Übernahme von Reisekosten und Akkreditierung
Die meisten europäischen und viele andere Länder unterstützen konsequenterweise ihre ProduzentenInnen in der Entstehungsphase eines Filmes und finanzieren die Reise- und Akkreditierungskosten zum Teil erheblich mit. In Deutschland gab es bis vor einigen Jahren einen bescheidenen Zuschuss, inzwischen findet so eine Unterstützung nicht mehr statt, und deutsche Dokumentarfilmschaffende finden sich beim Development Support im unteren europäischen Drittel wieder, wie eine Studie des European Documentary Network und der AG DOK 2016 feststellte. Dabei war dieser Zuschuss nie besonders hoch. Zum Vergleich: Die Unterstützung, die eine einzelne australische Filmproduktion für einen Pitchingevent in China erwarten konnte, war höher als das Budget der ganzen deutschen Delegation. Die AG DOK bemüht sich seit Jahren darum, eine effektive Reisekostenfinanzierung wieder herzustellen, um deutschen Dokumentarfilmschaffenden wenigstens eine Basishilfe in einer, für den Erfolg ihrer Projekte wichtigen Entwicklungsphase zu ermöglichen.

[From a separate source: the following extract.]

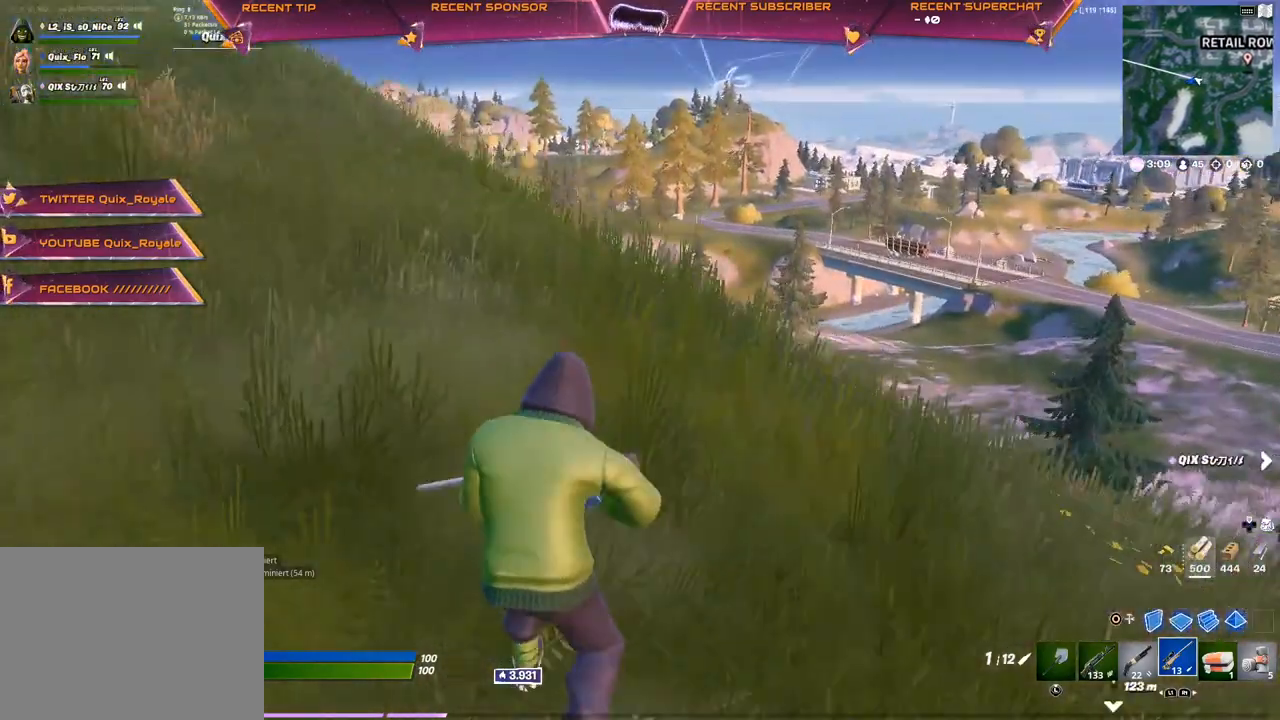
{"buttons": ["CROSS"], "left_stick": "up-left", "right_stick": "center", "events": [[433, "CROSS", "down"]]}
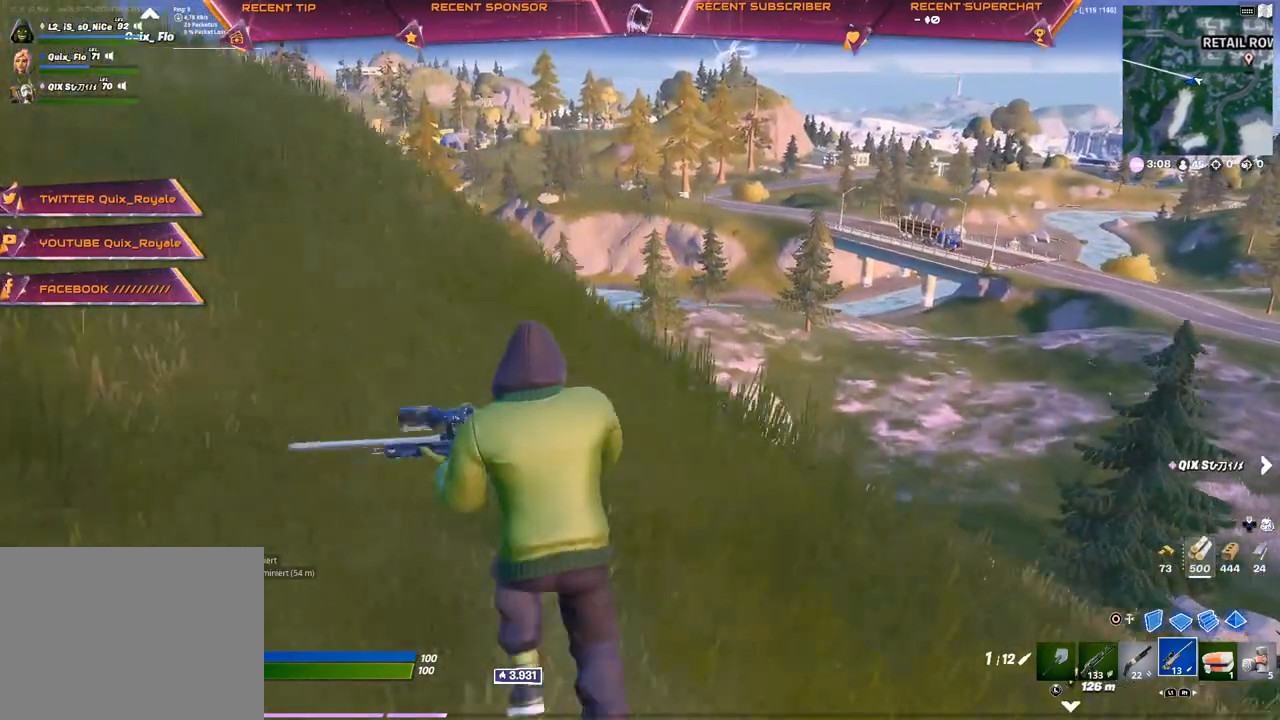
{"buttons": [], "left_stick": "up-left", "right_stick": "left", "events": [[17, "CROSS", "up"], [500, "right_stick", "left"]]}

Der Konkurrenzdruck steigt. Immer mehr Filme werden international produziert. Für HerstellerInnen wird es schwieriger, Projekte zu finanzieren, und für die KonsumentenInnen wird es schwieriger, sich in der zunehmenden Flut weltweit verfügbarer Angebote zurecht zu finden. Festivals erfüllen hier eine wichtige Filter- und Orientierungsfunktion. Sie geben Projekten und fertigen Filmen ein Forum, regen zu Diskussionen an, bieten für die Presse kommunizierbare Events, schaffen Treffens- und Erlebensräume und stellen einen wichtigen Baustein in der Entwicklung eines Filmes dar, sofern sie für einen relevanten und ausreichend großen Industry Market stehen.
Profiteure der Pandemie
SVOD Plattformen wie Netflix, Amazon, Disney und andere werden zu einer immer größeren Konkurrenz für das lineare Fernsehen. Gleichzeitig entdecken ÖR Sender, dass das jüngere Publikum dem linearen Fernsehen immer weniger abgewinnen kann. Wenn das Programmangebot überhaupt noch das junge Publikum erreicht, dann meist als Stream über die Mediathek. Arte hat einige Sendungen, die nach eigener Aussage mehr Zuschauer über die Mediathek als über das lineare TV erreichen. Was bedeutet das wohl für die Zukunft des linearen TV? Die Umsätze der weltweiten SVOD Plattformen hatten bereits schon vor Corona die der PayTV Sender überholt, aber Corona hat das ganze noch einmal beschleunigt. Während weltweit monatelang Kinos geschlossen waren, machten die SVOD Plattformen gigantische Gewinne, unter anderem auch, weil Studios Kinostarts ausfallen ließen und die Erstauswertung ihrer Filme auf angeschlossenen Plattformen erfolgte. Laut des Informationsdienstes DTVE hat der Marktführer Netflix inzwischen über 203 Millionen Abonnenten und konnte seinen operating profit in 2020 um 76% auf 4,6 Milliarden US Dollar steigern. Amazon Prime hat 137 Millonen Abonnenten erreicht und die chinesischen VOD Plattformen iQiyi, Tencent Video und Youku zusammen etwas unter 300 Millionen Abonnenten. Der Gewinner des letzten Jahres ist aber Disney +, der die Anzahl seiner Abonnenten auf 95 Millionen ausbauen konnte und damit sein 4-Jahresziel bereits nach 14 Monaten erreicht hat. Laut Researchandmarkets.com werden in 2025 ein Drittel aller Haushalte mindestens einen SVOD Service abonniert haben.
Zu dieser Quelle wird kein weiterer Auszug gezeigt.